In stanza 1, he asks to be a crowbar: to “pry loose” walls, “lift and loosen” foundations. But I am most moved by stanza 2, in which he doesn’t ask to be ARCHITECT of the new structure, but to take a humble place as PART of it. He prays to be “driven” into a skyscraper’s girders, fastened with “red-hot rivets” to its core. While recognizing the pain of transformation (beaten at the anvil), he imagines his reward as being buried in the building, holding it together.
What faith that the skyscraper can surpass “blue nights” to reach “white stars.”
Sandburg uses repetition for emphasis (image 2, yellow). This performs the grind of growth and rebuilding. He also harnesses the imagery of Christ’s Passion. The speaker suffers bodily breakdown for spiritual reincarnation and societal salvation; he prays to be “fastened” with red-hot rivets to a beam, a clear invocation of the cross (image 2, blue). A sobering vision of the Christian mandate to “follow Christ.” Something every elected official “sending prayers” should tremble at.
I don’t know if I can pray like this. I fear there’s always a piece of me hoping to skip the beating/hammering, or the responsibility of rebuilding (so much easier to tear down). I fear I secretly hope to end up at the top of the tower, not in a weight-bearing girder.

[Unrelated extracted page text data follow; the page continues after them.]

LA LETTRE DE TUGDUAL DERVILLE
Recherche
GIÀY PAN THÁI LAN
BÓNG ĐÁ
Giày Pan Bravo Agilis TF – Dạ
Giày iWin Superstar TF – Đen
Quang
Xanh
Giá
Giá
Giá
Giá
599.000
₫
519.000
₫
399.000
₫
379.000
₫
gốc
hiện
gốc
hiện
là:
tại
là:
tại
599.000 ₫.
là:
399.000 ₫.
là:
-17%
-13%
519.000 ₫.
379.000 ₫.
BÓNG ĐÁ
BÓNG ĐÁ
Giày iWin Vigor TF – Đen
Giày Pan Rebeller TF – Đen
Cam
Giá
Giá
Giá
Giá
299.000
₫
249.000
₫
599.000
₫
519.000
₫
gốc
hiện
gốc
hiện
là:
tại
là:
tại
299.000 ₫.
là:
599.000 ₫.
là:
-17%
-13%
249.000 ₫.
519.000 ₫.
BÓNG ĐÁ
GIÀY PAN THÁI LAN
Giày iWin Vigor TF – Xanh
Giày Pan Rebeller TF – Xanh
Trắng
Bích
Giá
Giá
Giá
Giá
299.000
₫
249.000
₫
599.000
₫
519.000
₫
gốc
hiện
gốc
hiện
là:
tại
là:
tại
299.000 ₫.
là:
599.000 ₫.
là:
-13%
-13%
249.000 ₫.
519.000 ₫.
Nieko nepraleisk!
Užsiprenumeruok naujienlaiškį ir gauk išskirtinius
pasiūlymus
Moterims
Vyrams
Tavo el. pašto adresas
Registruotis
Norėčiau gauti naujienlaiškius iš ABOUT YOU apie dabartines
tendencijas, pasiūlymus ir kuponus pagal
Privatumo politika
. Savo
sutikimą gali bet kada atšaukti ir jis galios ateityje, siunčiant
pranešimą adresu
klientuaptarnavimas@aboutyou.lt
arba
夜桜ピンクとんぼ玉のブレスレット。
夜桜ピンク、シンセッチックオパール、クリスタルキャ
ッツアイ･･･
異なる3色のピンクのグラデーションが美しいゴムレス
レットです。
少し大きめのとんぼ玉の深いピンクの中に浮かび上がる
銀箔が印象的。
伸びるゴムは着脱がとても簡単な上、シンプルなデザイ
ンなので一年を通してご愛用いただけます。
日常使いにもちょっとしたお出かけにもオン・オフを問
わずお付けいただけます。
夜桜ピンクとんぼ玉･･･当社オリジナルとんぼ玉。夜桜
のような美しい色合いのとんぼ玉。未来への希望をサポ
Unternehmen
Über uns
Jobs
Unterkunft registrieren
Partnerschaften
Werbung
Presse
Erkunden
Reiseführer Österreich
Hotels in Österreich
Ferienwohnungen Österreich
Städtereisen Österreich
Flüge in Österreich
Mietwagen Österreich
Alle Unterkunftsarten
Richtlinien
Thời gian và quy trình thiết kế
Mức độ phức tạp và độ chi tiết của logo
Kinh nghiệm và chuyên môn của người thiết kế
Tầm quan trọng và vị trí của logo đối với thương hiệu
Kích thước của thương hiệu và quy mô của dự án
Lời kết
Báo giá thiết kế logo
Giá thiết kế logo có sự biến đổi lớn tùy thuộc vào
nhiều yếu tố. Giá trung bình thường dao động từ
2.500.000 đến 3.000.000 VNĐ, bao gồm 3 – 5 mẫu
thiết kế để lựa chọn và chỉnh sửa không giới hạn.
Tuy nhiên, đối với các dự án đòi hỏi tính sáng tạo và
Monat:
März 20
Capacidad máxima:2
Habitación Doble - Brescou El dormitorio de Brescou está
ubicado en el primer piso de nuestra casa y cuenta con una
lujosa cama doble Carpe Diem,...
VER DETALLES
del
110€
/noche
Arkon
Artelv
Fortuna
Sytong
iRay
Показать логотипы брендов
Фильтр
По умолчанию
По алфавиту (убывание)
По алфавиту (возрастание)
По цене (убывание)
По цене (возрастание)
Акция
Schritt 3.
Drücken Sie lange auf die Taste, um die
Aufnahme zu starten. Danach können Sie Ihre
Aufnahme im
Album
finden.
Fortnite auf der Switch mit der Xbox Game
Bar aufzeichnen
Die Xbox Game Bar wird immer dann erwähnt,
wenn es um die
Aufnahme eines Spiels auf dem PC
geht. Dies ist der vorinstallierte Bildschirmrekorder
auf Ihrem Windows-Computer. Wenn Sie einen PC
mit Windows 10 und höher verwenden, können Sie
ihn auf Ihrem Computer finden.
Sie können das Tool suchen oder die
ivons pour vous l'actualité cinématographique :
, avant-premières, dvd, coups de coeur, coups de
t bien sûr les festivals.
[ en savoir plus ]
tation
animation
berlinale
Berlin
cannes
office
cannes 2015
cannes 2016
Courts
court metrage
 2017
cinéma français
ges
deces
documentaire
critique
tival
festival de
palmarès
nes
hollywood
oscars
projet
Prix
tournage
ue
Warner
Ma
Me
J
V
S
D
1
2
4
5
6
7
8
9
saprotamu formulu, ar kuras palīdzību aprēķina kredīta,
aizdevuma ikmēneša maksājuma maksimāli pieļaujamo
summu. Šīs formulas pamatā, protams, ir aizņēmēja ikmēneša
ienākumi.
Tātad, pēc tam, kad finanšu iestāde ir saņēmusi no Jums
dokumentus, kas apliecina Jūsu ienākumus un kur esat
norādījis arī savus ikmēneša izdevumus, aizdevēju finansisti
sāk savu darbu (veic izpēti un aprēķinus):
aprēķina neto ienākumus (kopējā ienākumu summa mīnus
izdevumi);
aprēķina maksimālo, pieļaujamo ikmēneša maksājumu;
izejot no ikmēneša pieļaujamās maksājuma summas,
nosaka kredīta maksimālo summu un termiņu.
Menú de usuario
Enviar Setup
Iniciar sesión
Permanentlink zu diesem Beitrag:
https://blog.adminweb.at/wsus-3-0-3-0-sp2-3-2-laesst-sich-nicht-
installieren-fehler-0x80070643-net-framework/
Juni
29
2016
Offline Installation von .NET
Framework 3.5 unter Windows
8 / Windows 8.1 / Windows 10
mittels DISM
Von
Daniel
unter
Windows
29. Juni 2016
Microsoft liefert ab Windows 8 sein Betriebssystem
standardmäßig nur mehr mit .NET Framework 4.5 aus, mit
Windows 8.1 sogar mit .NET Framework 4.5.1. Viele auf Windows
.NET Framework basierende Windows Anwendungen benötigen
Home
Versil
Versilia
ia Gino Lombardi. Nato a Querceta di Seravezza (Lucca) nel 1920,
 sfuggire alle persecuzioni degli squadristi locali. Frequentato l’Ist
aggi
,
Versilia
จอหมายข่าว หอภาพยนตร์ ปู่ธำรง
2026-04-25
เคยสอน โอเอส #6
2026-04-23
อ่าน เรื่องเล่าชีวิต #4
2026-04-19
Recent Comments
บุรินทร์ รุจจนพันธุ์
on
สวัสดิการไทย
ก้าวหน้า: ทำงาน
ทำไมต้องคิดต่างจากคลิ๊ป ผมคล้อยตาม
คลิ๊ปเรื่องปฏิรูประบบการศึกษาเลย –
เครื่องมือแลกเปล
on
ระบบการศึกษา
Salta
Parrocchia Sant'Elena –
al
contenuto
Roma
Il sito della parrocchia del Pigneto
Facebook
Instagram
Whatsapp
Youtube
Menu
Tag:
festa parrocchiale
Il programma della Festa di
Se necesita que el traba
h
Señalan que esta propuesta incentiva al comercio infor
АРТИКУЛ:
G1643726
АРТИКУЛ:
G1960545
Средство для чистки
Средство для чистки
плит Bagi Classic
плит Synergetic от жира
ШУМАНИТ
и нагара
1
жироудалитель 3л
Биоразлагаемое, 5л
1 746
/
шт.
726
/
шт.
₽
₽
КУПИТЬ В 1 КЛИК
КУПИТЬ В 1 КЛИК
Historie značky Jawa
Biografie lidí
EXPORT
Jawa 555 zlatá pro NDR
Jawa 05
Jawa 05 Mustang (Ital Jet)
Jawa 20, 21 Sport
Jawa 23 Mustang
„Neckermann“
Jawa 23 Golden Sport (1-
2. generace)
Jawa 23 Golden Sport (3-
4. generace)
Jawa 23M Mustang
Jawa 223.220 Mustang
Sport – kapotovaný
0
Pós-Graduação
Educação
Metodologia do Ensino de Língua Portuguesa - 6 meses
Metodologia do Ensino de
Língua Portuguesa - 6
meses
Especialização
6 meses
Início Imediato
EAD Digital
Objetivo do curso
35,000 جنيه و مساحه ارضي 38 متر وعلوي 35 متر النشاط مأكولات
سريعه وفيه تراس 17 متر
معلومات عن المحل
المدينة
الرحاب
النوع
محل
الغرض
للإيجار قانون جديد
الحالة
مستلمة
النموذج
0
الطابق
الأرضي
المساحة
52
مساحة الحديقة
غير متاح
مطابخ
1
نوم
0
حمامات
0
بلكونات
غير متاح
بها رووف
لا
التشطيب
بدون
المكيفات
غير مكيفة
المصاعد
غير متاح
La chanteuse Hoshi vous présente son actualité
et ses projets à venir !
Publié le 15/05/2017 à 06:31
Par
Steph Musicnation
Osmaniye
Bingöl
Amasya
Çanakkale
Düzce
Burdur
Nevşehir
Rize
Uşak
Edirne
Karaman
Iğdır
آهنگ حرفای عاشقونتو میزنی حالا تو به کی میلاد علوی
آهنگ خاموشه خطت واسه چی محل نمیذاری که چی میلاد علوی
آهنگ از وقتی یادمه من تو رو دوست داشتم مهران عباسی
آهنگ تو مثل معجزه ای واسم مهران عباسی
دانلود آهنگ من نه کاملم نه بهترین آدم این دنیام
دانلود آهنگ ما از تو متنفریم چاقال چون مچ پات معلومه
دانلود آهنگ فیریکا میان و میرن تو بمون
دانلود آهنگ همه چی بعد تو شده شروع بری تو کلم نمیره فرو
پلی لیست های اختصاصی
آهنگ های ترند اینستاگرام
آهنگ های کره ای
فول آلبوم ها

But this is where the anvil comes in. In Sandburg’s metaphor, God is Smith, and Narrator is metal. What is the anvil? I’m realizing the anvil is what hurts more than the beating. It is too uncompromising, too painful to retreat into. I am learning through my son, who has taught me a ferocity of love that translates abstractions – like a school shooting – into unbearable realities. And who gives me the motivation to reforge my life in ways big and small. If I am not yet brave enough to offer myself as “nail,” today I can at least pray to be able to.